Stefan4472 / simple-search-engine

GNU General Public License v3.0
0 stars 0 forks source link

Investigate duplicate slug handling #15

Closed Stefan4472 closed 2 years ago

Stefan4472 commented 2 years ago

Something I noticed when doing migrations on Stefans-Blog: when I re-index a file under the same slug, it appears that I get duplicated search results. Adding the same slug a second time should overwrite the existing document.

Stefan4472 commented 2 years ago

Ideal behavior: upon index_file() or index_string(), user provides an overwrite flag, which overwrites the existing document if it is already in the database. This, however, requires a mechanism by which we can remove or modify the Inverted Indexes. That's an issue for a later day.

For now the workaround will probably be to simply not re-index the file if it is already in the index.

Stefan4472 commented 2 years ago

*For now the workaround will probably be for the caller to simply not re-index the file if it is already in the index.
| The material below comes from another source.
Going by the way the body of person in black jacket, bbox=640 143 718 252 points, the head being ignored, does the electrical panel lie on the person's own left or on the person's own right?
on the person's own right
Also: see Python's bisect module, which we can use to better implement searching for doc_id in an InvertedList: https://www.tutorialspoint.com/python-inserting-item-in-sorted-list-maintaining-order

The probable next step will be to support removing a document from the index. On indexing a duplicate, if override=True, the SearchEngine can delete the file from the index, then re-add it.

Stefan4472 commented 2 years ago

Opened #21 to address this

Stefan4472 commented 2 years ago

And created #22 with the bisect idea